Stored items
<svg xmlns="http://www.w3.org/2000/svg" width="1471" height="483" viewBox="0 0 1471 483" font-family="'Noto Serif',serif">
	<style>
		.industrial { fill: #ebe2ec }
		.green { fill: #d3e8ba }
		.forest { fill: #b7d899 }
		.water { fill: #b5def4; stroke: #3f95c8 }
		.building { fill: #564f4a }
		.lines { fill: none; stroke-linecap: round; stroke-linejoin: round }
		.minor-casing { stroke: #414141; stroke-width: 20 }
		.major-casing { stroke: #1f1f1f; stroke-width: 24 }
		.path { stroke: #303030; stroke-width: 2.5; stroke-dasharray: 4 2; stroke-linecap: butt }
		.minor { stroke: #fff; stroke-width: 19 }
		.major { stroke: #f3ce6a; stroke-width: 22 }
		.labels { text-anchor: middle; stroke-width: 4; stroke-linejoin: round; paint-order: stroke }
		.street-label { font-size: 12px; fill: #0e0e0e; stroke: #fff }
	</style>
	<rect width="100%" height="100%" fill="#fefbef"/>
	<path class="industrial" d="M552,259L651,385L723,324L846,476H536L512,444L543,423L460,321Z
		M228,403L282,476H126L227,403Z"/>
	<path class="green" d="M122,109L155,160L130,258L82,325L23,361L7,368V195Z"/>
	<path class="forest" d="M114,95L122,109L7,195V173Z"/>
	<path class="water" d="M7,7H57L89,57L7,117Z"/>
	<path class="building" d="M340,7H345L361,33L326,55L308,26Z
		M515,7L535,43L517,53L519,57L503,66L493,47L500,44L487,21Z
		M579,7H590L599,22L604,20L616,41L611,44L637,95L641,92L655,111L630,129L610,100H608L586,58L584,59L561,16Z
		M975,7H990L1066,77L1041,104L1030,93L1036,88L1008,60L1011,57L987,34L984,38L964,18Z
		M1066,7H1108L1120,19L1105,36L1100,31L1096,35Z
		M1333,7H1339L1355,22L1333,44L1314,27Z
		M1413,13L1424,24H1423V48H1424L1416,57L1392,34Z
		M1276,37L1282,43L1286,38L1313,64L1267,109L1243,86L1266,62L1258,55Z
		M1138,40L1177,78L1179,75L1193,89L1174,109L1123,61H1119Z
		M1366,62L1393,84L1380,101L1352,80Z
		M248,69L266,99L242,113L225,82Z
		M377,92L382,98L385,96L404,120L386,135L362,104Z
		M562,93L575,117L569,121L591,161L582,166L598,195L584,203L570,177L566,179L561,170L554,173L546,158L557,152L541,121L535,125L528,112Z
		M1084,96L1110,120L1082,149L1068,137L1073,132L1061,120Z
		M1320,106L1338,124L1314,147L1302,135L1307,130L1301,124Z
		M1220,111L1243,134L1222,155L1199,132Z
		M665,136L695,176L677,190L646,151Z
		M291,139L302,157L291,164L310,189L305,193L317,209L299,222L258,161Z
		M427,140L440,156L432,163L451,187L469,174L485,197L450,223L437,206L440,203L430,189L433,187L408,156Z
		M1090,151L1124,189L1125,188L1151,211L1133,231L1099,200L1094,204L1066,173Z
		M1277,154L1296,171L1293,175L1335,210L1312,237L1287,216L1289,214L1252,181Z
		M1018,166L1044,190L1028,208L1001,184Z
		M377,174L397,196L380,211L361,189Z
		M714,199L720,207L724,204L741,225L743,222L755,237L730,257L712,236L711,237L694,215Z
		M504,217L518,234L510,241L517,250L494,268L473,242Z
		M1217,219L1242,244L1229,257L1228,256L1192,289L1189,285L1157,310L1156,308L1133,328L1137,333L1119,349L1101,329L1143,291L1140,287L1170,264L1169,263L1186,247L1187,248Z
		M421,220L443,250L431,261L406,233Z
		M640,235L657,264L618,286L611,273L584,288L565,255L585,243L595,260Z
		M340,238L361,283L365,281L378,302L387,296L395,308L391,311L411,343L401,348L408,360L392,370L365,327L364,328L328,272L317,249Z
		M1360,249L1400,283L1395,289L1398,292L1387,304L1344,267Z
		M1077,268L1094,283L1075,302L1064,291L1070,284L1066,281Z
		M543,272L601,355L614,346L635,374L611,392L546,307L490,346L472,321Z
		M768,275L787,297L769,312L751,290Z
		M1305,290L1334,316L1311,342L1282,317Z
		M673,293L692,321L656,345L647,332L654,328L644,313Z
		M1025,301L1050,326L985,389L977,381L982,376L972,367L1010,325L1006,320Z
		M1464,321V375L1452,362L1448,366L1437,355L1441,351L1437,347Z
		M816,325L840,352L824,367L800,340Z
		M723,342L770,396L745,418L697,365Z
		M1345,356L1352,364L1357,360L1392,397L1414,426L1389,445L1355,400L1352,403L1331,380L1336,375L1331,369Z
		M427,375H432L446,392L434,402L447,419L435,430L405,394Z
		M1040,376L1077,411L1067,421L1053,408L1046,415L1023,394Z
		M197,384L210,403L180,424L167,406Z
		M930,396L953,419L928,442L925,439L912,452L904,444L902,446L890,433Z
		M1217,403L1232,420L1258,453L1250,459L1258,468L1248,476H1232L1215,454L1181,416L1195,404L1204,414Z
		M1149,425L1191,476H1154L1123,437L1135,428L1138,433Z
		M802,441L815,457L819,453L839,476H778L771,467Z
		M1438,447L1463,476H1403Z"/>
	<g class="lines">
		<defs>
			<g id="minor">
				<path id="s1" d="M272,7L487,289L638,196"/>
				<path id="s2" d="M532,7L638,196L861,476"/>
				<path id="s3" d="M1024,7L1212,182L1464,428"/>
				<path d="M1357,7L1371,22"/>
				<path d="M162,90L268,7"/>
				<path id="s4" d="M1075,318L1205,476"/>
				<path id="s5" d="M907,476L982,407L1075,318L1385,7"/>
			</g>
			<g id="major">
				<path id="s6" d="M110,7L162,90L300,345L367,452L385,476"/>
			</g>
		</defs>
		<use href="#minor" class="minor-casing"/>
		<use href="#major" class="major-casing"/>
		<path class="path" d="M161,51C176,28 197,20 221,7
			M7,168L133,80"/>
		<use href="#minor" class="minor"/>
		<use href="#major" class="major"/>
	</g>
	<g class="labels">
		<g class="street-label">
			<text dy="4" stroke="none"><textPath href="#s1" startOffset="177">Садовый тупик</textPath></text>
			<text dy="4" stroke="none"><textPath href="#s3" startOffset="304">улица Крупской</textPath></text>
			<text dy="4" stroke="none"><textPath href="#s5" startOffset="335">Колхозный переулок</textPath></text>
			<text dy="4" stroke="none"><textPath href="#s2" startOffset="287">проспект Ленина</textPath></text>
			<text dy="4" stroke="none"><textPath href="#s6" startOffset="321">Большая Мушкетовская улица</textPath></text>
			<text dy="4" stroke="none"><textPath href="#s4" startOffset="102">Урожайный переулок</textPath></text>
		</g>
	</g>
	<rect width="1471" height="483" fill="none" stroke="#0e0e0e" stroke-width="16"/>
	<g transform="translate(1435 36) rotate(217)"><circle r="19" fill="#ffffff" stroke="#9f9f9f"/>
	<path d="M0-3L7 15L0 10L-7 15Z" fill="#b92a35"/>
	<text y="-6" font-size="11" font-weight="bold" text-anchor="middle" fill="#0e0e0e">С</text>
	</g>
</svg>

==

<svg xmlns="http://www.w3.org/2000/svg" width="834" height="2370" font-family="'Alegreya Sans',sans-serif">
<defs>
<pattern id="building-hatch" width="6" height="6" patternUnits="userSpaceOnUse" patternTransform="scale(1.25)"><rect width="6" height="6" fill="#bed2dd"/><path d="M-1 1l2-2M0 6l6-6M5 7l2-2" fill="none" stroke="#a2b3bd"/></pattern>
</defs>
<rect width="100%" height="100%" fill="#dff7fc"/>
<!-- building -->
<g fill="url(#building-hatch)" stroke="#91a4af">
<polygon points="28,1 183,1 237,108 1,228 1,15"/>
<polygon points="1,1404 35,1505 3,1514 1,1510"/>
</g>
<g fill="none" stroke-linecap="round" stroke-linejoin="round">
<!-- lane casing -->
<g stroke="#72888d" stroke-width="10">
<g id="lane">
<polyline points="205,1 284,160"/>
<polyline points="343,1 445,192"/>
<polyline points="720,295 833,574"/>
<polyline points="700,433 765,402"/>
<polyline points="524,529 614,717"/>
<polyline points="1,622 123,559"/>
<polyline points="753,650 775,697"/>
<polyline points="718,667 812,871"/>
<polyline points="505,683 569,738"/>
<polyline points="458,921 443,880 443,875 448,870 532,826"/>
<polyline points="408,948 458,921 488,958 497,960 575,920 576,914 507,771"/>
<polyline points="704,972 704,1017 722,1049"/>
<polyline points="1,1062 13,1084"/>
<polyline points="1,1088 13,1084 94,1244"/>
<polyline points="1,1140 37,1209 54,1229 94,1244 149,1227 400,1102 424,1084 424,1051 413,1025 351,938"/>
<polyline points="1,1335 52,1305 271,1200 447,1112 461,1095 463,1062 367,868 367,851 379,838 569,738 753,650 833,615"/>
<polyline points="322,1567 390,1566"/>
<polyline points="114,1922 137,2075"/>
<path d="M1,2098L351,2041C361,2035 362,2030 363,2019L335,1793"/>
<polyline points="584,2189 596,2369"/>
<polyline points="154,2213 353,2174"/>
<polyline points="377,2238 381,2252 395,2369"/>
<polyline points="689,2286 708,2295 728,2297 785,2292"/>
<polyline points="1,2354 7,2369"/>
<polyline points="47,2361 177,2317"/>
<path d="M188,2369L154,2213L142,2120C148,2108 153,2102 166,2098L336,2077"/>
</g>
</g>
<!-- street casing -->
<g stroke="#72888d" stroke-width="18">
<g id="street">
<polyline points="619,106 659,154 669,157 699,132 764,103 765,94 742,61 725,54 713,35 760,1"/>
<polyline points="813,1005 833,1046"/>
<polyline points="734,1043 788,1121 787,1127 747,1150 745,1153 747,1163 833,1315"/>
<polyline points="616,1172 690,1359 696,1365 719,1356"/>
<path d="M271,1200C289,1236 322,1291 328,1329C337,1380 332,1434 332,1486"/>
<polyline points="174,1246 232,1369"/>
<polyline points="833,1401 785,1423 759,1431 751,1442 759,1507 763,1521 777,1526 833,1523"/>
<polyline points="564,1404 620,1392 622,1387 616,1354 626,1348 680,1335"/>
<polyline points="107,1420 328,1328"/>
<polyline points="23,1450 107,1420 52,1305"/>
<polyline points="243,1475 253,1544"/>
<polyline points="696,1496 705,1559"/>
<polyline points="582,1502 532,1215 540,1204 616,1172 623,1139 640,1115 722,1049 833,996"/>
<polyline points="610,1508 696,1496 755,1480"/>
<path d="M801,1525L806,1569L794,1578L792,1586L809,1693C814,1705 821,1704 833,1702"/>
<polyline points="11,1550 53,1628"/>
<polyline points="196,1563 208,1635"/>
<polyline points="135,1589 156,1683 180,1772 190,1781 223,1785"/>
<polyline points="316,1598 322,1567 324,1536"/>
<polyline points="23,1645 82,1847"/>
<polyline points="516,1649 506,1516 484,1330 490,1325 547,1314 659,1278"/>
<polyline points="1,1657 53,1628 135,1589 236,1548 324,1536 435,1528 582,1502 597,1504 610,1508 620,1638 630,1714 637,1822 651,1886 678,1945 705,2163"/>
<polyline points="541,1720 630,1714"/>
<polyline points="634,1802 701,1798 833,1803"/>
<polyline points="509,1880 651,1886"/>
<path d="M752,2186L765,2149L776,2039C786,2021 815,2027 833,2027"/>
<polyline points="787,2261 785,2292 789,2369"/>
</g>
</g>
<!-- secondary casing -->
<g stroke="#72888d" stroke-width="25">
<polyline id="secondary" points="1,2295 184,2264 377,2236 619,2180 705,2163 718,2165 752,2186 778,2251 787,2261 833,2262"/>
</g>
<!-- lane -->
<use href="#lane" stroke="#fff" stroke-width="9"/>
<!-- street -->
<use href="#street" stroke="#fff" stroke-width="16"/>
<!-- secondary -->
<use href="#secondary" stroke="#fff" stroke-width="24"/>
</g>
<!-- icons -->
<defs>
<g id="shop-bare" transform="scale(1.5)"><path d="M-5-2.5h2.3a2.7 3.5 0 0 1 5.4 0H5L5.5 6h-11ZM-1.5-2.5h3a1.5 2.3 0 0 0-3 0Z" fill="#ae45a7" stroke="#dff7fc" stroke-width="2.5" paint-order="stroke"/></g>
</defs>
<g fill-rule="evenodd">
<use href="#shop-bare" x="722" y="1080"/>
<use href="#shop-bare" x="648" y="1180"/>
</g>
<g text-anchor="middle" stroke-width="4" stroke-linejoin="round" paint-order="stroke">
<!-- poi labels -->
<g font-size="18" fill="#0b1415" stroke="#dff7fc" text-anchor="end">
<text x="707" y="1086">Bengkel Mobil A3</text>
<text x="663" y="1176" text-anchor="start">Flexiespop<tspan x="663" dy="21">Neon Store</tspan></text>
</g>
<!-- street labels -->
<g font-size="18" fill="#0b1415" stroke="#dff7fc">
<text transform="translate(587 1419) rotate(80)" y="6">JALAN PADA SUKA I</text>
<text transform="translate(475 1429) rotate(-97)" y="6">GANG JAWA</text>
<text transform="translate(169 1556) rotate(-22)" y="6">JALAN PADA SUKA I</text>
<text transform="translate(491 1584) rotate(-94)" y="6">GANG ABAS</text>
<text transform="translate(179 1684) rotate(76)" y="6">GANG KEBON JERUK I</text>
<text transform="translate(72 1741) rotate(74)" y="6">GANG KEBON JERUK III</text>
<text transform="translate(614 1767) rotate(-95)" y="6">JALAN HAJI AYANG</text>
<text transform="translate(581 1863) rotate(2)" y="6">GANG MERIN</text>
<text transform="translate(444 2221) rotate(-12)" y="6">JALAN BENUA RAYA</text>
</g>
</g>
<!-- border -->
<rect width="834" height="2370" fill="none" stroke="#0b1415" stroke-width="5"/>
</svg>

--

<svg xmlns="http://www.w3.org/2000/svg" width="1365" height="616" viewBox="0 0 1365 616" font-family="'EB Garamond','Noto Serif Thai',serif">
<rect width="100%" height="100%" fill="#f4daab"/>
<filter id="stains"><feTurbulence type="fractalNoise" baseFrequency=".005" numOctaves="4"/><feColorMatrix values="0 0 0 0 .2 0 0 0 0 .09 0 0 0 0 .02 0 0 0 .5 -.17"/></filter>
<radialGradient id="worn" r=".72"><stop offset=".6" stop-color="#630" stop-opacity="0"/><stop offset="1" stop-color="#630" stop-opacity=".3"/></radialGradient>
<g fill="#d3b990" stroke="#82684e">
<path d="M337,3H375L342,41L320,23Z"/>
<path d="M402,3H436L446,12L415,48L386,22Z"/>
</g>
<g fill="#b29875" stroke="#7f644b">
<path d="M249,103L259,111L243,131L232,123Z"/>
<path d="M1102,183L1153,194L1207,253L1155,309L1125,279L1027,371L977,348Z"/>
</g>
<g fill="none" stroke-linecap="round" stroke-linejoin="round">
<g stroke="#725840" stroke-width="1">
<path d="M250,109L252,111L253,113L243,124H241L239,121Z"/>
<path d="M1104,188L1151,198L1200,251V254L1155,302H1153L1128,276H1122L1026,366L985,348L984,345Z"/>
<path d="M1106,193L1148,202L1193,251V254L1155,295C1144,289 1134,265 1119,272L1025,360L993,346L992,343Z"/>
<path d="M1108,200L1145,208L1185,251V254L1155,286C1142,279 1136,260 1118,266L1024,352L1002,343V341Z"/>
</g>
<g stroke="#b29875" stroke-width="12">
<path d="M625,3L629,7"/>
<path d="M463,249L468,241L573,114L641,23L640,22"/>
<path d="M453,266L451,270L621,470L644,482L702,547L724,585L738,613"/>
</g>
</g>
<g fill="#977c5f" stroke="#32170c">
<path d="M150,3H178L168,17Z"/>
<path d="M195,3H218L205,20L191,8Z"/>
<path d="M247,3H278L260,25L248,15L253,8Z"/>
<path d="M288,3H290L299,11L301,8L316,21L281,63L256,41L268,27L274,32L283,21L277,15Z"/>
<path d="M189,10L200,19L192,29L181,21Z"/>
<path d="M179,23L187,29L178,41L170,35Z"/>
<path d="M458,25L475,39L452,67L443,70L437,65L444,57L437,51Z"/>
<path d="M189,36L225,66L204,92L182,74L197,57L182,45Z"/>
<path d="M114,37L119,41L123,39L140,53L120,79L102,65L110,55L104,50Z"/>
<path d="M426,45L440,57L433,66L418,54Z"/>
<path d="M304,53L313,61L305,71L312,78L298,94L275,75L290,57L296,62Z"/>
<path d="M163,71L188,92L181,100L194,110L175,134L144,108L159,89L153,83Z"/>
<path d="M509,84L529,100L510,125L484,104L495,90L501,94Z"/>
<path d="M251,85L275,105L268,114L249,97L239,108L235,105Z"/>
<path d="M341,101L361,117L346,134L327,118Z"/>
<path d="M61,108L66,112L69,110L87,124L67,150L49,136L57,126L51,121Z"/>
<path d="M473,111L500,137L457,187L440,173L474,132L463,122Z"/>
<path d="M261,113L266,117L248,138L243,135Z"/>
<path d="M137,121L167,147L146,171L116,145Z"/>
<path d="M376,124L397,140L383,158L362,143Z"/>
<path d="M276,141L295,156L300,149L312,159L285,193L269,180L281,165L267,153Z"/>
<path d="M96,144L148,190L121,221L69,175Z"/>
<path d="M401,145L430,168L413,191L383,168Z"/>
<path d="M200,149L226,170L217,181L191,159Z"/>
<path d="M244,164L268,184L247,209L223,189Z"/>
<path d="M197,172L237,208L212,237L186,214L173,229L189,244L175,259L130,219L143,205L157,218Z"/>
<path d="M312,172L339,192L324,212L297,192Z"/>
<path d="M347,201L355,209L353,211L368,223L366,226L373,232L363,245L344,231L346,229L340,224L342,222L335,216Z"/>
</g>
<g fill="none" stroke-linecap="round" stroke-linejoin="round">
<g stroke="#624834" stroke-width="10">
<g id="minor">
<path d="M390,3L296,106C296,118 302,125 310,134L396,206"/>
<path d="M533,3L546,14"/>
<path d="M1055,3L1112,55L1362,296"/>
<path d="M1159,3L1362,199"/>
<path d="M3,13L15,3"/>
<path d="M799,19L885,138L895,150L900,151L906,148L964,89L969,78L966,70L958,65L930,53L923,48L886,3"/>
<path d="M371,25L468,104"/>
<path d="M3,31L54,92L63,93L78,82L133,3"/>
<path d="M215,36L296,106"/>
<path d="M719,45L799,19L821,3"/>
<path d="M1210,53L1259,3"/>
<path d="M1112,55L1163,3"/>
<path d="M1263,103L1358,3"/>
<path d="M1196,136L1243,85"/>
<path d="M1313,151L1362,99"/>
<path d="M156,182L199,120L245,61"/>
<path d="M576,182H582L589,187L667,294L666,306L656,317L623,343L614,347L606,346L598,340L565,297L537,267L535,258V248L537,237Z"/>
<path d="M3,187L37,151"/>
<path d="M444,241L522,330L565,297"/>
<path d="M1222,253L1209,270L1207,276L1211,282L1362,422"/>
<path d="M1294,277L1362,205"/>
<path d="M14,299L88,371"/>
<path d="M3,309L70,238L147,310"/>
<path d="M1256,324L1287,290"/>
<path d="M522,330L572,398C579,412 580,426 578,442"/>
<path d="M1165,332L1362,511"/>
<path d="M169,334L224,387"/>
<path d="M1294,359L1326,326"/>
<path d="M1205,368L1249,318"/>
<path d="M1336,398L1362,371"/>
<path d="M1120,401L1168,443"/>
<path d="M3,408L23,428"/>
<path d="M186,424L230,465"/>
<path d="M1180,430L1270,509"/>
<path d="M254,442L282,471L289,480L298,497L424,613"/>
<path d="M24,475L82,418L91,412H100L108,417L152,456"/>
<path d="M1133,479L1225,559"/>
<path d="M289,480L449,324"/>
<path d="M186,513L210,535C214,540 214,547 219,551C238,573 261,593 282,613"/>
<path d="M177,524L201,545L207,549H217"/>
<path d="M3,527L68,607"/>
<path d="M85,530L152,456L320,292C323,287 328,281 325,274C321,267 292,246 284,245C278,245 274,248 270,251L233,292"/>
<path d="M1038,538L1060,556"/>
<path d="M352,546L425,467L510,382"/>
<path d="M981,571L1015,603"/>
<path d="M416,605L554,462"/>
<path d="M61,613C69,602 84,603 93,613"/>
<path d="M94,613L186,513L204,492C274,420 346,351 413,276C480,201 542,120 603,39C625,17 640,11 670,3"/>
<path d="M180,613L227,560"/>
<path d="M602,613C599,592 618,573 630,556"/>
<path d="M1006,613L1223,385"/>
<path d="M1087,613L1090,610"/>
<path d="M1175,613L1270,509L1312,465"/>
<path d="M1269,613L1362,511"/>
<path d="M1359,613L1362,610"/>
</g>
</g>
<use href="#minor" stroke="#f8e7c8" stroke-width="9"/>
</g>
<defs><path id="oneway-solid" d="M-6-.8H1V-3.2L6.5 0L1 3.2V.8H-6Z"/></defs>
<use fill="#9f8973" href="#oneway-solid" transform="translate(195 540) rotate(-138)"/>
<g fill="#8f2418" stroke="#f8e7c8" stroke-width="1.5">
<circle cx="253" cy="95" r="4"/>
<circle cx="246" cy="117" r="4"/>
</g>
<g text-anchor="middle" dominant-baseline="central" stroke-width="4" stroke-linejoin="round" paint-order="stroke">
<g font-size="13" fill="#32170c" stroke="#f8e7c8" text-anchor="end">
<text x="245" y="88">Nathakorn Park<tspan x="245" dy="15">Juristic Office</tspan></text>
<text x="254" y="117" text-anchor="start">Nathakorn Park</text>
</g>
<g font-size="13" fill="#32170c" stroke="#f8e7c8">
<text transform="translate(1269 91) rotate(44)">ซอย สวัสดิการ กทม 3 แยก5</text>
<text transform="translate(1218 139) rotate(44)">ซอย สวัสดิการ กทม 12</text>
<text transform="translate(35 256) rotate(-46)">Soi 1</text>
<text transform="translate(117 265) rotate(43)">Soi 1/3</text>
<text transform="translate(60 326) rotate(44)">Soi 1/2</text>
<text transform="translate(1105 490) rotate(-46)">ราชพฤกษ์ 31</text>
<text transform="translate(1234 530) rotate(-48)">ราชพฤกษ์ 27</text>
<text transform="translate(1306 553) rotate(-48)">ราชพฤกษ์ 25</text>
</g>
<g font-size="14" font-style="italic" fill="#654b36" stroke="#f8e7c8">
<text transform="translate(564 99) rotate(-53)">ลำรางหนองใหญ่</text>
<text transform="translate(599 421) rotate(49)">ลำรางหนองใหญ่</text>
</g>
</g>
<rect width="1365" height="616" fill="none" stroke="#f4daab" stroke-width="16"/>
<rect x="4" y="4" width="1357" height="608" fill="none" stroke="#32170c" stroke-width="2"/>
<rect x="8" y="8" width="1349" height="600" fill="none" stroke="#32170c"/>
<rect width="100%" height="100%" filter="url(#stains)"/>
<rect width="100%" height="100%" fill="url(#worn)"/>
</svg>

→ Task to complete:
Where does "lines" occur in the data? Copy each line that has it.

→ Exercise answer:
		.lines { fill: none; stroke-linecap: round; stroke-linejoin: round }
	<g class="lines">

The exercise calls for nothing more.